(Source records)
■ ■ ■

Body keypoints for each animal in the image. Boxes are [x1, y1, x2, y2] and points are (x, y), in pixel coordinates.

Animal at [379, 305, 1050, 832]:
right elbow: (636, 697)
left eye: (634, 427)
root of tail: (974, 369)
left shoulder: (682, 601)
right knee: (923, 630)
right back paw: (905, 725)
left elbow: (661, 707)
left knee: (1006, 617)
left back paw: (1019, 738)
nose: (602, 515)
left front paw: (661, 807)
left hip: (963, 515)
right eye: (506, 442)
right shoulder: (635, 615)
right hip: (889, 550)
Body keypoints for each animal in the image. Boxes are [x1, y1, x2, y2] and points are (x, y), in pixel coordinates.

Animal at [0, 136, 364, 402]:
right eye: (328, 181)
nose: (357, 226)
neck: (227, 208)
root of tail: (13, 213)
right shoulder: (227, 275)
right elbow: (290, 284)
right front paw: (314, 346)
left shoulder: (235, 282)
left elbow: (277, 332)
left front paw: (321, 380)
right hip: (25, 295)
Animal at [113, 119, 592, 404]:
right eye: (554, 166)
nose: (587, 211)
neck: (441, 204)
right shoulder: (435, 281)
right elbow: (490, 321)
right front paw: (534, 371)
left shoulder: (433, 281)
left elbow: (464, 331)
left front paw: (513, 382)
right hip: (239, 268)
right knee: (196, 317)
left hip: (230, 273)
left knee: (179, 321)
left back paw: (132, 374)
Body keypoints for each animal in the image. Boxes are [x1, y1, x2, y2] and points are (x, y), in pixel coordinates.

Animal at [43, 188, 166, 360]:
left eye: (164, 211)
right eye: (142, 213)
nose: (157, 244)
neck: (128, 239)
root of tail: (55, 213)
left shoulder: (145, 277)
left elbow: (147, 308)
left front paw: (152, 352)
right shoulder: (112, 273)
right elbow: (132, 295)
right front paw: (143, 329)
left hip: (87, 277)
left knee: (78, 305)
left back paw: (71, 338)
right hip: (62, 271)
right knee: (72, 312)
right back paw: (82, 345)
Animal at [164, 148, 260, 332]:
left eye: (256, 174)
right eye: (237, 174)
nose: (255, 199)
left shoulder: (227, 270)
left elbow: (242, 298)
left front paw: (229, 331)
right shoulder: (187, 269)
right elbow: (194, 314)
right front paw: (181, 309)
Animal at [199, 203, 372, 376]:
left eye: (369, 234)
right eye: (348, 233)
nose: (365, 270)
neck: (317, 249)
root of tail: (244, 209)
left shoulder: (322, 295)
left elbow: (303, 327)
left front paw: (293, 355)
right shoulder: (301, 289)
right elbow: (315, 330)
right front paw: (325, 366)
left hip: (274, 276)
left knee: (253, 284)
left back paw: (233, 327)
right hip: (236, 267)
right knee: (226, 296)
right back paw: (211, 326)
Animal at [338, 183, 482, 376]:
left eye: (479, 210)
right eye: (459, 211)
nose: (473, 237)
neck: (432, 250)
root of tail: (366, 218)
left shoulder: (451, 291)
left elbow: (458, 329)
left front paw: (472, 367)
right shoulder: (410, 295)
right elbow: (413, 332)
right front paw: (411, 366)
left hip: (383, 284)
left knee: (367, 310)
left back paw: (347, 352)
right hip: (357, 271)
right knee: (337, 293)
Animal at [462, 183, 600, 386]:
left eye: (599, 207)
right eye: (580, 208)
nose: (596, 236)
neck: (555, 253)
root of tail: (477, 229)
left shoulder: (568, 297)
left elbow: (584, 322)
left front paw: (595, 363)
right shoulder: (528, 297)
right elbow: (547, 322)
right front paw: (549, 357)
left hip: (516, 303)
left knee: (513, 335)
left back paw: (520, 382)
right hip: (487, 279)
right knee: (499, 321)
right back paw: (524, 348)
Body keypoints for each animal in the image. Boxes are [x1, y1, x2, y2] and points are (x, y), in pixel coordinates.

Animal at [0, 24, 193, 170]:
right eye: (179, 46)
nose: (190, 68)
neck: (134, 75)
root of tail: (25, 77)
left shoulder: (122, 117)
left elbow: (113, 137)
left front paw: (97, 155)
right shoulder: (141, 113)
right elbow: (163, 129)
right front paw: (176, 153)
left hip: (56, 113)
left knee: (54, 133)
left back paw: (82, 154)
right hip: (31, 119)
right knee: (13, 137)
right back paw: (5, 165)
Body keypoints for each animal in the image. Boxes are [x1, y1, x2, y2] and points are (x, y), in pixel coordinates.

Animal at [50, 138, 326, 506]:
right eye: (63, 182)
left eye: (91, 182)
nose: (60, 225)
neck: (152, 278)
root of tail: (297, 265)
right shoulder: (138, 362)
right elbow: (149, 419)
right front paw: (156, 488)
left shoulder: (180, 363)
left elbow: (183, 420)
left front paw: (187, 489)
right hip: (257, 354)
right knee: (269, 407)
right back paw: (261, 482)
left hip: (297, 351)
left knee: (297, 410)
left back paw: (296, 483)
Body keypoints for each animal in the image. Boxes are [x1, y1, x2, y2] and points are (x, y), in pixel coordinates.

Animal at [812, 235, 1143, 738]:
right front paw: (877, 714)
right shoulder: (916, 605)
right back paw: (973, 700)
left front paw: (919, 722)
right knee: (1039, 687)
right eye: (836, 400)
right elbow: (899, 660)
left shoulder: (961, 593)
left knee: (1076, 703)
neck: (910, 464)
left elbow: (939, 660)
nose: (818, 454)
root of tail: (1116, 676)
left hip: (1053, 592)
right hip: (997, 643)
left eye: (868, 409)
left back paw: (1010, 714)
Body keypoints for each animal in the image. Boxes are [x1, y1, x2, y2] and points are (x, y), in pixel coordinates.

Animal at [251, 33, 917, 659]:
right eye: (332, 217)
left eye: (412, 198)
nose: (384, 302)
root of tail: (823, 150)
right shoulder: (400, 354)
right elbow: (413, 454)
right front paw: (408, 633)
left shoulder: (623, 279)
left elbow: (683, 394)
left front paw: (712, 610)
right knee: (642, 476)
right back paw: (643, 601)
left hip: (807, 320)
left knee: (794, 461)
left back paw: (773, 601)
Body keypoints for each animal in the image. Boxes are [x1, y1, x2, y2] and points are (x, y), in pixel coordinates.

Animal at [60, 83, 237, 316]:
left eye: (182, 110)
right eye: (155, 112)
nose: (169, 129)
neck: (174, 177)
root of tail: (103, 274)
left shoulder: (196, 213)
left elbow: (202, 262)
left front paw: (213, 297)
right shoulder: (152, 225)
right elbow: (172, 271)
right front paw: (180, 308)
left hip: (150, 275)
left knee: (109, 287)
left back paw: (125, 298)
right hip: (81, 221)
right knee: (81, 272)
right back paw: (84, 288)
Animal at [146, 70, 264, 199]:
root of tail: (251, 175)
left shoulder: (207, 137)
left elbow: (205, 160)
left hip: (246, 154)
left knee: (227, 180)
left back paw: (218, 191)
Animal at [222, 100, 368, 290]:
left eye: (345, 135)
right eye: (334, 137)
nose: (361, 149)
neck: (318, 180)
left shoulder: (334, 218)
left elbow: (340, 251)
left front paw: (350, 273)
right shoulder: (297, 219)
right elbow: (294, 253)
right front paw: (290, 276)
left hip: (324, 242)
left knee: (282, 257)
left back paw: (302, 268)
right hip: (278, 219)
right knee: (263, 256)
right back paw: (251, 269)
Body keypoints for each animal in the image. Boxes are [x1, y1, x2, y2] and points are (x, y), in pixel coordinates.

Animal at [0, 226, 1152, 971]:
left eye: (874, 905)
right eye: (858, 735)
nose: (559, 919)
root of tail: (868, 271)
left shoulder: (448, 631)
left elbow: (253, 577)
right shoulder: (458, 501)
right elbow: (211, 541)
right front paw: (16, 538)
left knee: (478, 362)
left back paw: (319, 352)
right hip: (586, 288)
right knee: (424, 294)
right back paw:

■ ■ ■

> **Exercise**
The records above are to be duplicated exactly, every one of them.

> **Output of the task**
Body keypoints for each animal in the image. Boxes are [x1, y1, x2, y2] and points are (x, y), in pixel coordinates.

Animal at [379, 305, 1050, 832]:
right elbow: (636, 697)
left eye: (634, 427)
root of tail: (974, 369)
left shoulder: (682, 601)
right knee: (923, 630)
right back paw: (905, 725)
left elbow: (661, 707)
left knee: (1006, 617)
left back paw: (1019, 738)
nose: (602, 515)
left front paw: (661, 807)
left hip: (963, 515)
right eye: (506, 442)
right shoulder: (635, 615)
right hip: (889, 550)
Body keypoints for each animal in the image. Boxes are [x1, y1, x2, y2] and points are (x, y), in pixel coordinates.

Animal at [0, 136, 364, 402]:
right eye: (328, 181)
nose: (357, 226)
neck: (227, 208)
root of tail: (13, 213)
right shoulder: (227, 275)
right elbow: (290, 284)
right front paw: (314, 346)
left shoulder: (235, 282)
left elbow: (277, 332)
left front paw: (321, 380)
right hip: (25, 295)
Animal at [113, 119, 592, 404]:
right eye: (554, 166)
nose: (587, 211)
neck: (441, 204)
right shoulder: (435, 281)
right elbow: (490, 321)
right front paw: (534, 371)
left shoulder: (433, 281)
left elbow: (464, 331)
left front paw: (513, 382)
right hip: (239, 268)
right knee: (196, 317)
left hip: (230, 273)
left knee: (179, 321)
left back paw: (132, 374)
Body keypoints for each animal in the image. Boxes are [x1, y1, x2, y2] and points are (x, y), in pixel coordinates.

Animal at [43, 188, 166, 360]:
left eye: (164, 211)
right eye: (142, 213)
nose: (157, 244)
neck: (128, 239)
root of tail: (55, 213)
left shoulder: (145, 277)
left elbow: (147, 308)
left front paw: (152, 352)
right shoulder: (112, 273)
right elbow: (132, 295)
right front paw: (143, 329)
left hip: (87, 277)
left knee: (78, 305)
left back paw: (71, 338)
right hip: (62, 271)
right knee: (72, 312)
right back paw: (82, 345)
Animal at [164, 148, 260, 332]:
left eye: (256, 174)
right eye: (237, 174)
nose: (255, 199)
left shoulder: (227, 270)
left elbow: (242, 298)
left front paw: (229, 331)
right shoulder: (187, 269)
right elbow: (194, 314)
right front paw: (181, 309)
Animal at [199, 203, 372, 376]:
left eye: (369, 234)
right eye: (348, 233)
nose: (365, 270)
neck: (317, 249)
root of tail: (244, 209)
left shoulder: (322, 295)
left elbow: (303, 327)
left front paw: (293, 355)
right shoulder: (301, 289)
right elbow: (315, 330)
right front paw: (325, 366)
left hip: (274, 276)
left knee: (253, 284)
left back paw: (233, 327)
right hip: (236, 267)
right knee: (226, 296)
right back paw: (211, 326)
Animal at [338, 183, 482, 376]:
left eye: (479, 210)
right eye: (459, 211)
nose: (473, 237)
neck: (432, 250)
root of tail: (366, 218)
left shoulder: (451, 291)
left elbow: (458, 329)
left front paw: (472, 367)
right shoulder: (410, 295)
right elbow: (413, 332)
right front paw: (411, 366)
left hip: (383, 284)
left knee: (367, 310)
left back paw: (347, 352)
right hip: (357, 271)
right knee: (337, 293)
Animal at [462, 183, 600, 386]:
left eye: (599, 207)
right eye: (580, 208)
nose: (596, 236)
neck: (555, 253)
root of tail: (477, 229)
left shoulder: (568, 297)
left elbow: (584, 322)
left front paw: (595, 363)
right shoulder: (528, 297)
right elbow: (547, 322)
right front paw: (549, 357)
left hip: (516, 303)
left knee: (513, 335)
left back paw: (520, 382)
right hip: (487, 279)
right knee: (499, 321)
right back paw: (524, 348)
Body keypoints for each animal in the image. Boxes are [x1, y1, x2, y2] and points are (x, y), in pixel coordinates.

Animal at [0, 24, 193, 170]:
right eye: (179, 46)
nose: (190, 68)
neck: (134, 75)
root of tail: (25, 77)
left shoulder: (122, 117)
left elbow: (113, 137)
left front paw: (97, 155)
right shoulder: (141, 113)
right elbow: (163, 129)
right front paw: (176, 153)
left hip: (56, 113)
left knee: (54, 133)
left back paw: (82, 154)
right hip: (31, 119)
right knee: (13, 137)
right back paw: (5, 165)
Body keypoints for each animal in the image. Boxes are [x1, y1, x2, y2] and points are (x, y), in pixel coordinates.

Animal at [50, 138, 326, 506]:
right eye: (63, 182)
left eye: (91, 182)
nose: (60, 225)
neck: (152, 278)
root of tail: (297, 265)
right shoulder: (138, 362)
right elbow: (149, 419)
right front paw: (156, 488)
left shoulder: (180, 363)
left elbow: (183, 420)
left front paw: (187, 489)
right hip: (257, 354)
right knee: (269, 407)
right back paw: (261, 482)
left hip: (297, 351)
left knee: (297, 410)
left back paw: (296, 483)
Body keypoints for each animal in the image. Boxes are [x1, y1, x2, y2] and points are (x, y), in pixel coordinates.

Animal at [812, 235, 1143, 738]:
right front paw: (877, 714)
right shoulder: (916, 605)
right back paw: (973, 700)
left front paw: (919, 722)
right knee: (1039, 687)
right eye: (836, 400)
right elbow: (899, 660)
left shoulder: (961, 593)
left knee: (1076, 703)
neck: (910, 464)
left elbow: (939, 660)
nose: (818, 454)
root of tail: (1116, 676)
left hip: (1053, 592)
right hip: (997, 643)
left eye: (868, 409)
left back paw: (1010, 714)
Body keypoints for each animal in the image. Boxes are [x1, y1, x2, y2] and points are (x, y), in pixel coordinates.

Animal at [251, 33, 917, 659]:
right eye: (332, 217)
left eye: (412, 198)
nose: (384, 302)
root of tail: (823, 150)
right shoulder: (400, 354)
right elbow: (413, 454)
right front paw: (408, 633)
left shoulder: (623, 279)
left elbow: (683, 394)
left front paw: (712, 610)
right knee: (642, 476)
right back paw: (643, 601)
left hip: (807, 320)
left knee: (794, 461)
left back paw: (773, 601)
Body keypoints for each animal in the image. Boxes are [x1, y1, x2, y2] and points are (x, y), in pixel coordinates.

Animal at [60, 83, 237, 316]:
left eye: (182, 110)
right eye: (155, 112)
nose: (169, 129)
neck: (174, 177)
root of tail: (103, 274)
left shoulder: (196, 213)
left elbow: (202, 262)
left front paw: (213, 297)
right shoulder: (152, 225)
right elbow: (172, 271)
right front paw: (180, 308)
left hip: (150, 275)
left knee: (109, 287)
left back paw: (125, 298)
right hip: (81, 221)
right knee: (81, 272)
right back paw: (84, 288)
Animal at [146, 70, 264, 199]:
root of tail: (251, 175)
left shoulder: (207, 137)
left elbow: (205, 160)
left hip: (246, 154)
left knee: (227, 180)
left back paw: (218, 191)
Animal at [222, 100, 368, 290]:
left eye: (345, 135)
right eye: (334, 137)
nose: (361, 149)
neck: (318, 180)
left shoulder: (334, 218)
left elbow: (340, 251)
left front paw: (350, 273)
right shoulder: (297, 219)
right elbow: (294, 253)
right front paw: (290, 276)
left hip: (324, 242)
left knee: (282, 257)
left back paw: (302, 268)
right hip: (278, 219)
right knee: (263, 256)
right back paw: (251, 269)
Body keypoints for each animal in the image. Boxes are [x1, y1, x2, y2] and points are (x, y), in pixel coordinates.

Animal at [0, 226, 1152, 971]:
left eye: (874, 905)
right eye: (858, 735)
nose: (559, 919)
root of tail: (868, 271)
left shoulder: (448, 631)
left elbow: (253, 577)
right shoulder: (458, 501)
right elbow: (211, 541)
right front paw: (16, 538)
left knee: (478, 362)
left back paw: (319, 352)
right hip: (586, 288)
right knee: (424, 294)
right back paw:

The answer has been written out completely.